BEGIN Information

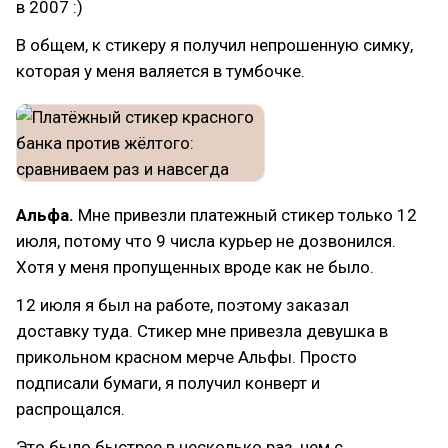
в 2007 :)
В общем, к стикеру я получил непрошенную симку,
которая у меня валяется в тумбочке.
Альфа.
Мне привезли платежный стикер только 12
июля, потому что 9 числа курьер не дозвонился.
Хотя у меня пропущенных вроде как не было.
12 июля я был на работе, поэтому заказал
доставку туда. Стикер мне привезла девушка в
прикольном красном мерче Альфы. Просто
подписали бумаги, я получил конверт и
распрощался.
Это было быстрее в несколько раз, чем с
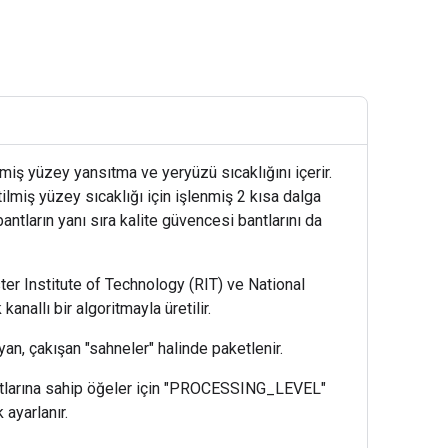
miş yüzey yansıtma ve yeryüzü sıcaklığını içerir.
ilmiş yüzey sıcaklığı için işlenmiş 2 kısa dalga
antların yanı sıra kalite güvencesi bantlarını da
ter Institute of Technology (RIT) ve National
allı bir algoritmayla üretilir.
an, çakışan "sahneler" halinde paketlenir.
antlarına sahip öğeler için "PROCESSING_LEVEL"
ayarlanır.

END Information

Collect each line above that contains the word "için" and copy it out in full.

• Written answer
ilmiş yüzey sıcaklığı için işlenmiş 2 kısa dalga
antlarına sahip öğeler için "PROCESSING_LEVEL"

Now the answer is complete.